Après cinq mois de censure à la radio, la journaliste vénézuélienne Shirley Varnagy s'est assise devant le micro ce matin. Il baissa la tête et prit une profonde inspiration. Pendant quelques secondes, il ne parla pas. Il porta la main à son visage et appuya l'arête de son nez, à la hauteur de ses yeux, comme quelqu'un essayant de contenir une émotion. Puis il mit ses écouteurs et leva les yeux. Le geste, enregistré dans une vidéo qu'elle a elle-même publiée sur
Varnagy est revenu confiant et sans prétention, mais avec le ton de quelqu'un qui sait que la vérité et la justice ont vaincu l'arrogance et les abus de pouvoir. Il n’y avait aucun slogan ni allusion directe à l’épisode de censure. Le message était personnel et sobre, soutenu par la relation construite au fil des années avec son public. « Bonjour. Me voici de retour. Nous sommes de nouveau ensemble », a-t-il déclaré en commençant son programme.
Lors de sa première intervention, il a parlé du silence forcé et des messages reçus à cette époque. Elle a raconté des scènes partagées par des auditeurs qui l'écoutaient sur le chemin de l'école, dans la cuisine de leur foyer ou dans la voiture, traversant la ville. « La radio n'est pas un bruit de fond. C'est la présence, c'est la compagnie », a-t-il déclaré, définissant le lien quotidien qui, selon lui, était maintenu malgré son absence.
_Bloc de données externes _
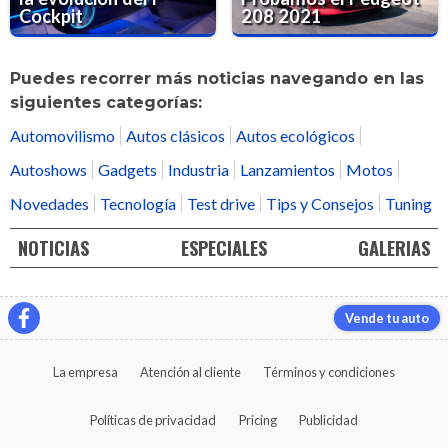
Cockpit
208 2021
Puedes recorrer más noticias navegando en las
siguientes categorías:
Automovilismo
Autos clásicos
Autos ecológicos
Autoshows
Gadgets
Industria
Lanzamientos
Motos
Novedades
Tecnología
Test drive
Tips y Consejos
Tuning
NOTICIAS
ESPECIALES
GALERIAS
Vende tu auto
La empresa
Atención al cliente
Términos y condiciones
Políticas de privacidad
Pricing
Publicidad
Le 10 octobre 2025, l’émission Shirley Radio avait été brusquement supprimée de la programmation d’Onda La Superestación, du circuit Unión Radio. L’élément déclencheur a été la lecture à l’antenne d’un fait divers international : l’attribution du prix Nobel de la paix 2025 à la leader de l’opposition María Corina Machado. Selon le Syndicat national des travailleurs de la presse (SNTP) et Reporters sans frontières (RSF), il s'agissait d'informations soumises à la censure dans le cadre des directives imposées aux médias traditionnels.

Après cette diffusion, Varnagy a cessé d'animer son émission et a été remplacée sans explication officielle de la station. Cette mesure a été interprétée par le syndicat des journalistes comme une mesure de représailles directes contre la levée du siège de l'information. Il ne s'agit pas d'un événement isolé : d'autres journalistes, dont Luis Olavarrieta, ont subi des conséquences similaires pour avoir évoqué le même événement dans leurs programmes.
Après la fermeture de ses espaces de radio conventionnelle, Varnagy a annoncé qu'il poursuivrait son travail d'information à travers des plateformes numériques, avec une chaîne YouTube et un podcast indépendant, comme alternative aux restrictions du système médiatique vénézuélien.

Le retour de Varnagy a acquis une valeur symbolique dans un pays en transition vers la démocratie, entamé après la capture de l'ancien dictateur Nicolás Maduro le 3 janvier. Son retour à l'antenne a non seulement marqué la restitution d'un espace journalistique, mais aussi la réouverture d'une voix déplacée par décision du pouvoir.
« Revenir, ce n'est pas seulement reprendre un espace, c'est rendre grâce pour un lien qui a résisté au temps », a-t-il déclaré à l'antenne. Pour son public, la scène initiale – le silence, la respiration profonde, la voix qui réapparaît – condensait une expérience partagée : celle d’exercer et de recevoir des informations dans un pays où reporter continue d’être un acte de courage, même après la chute du régime.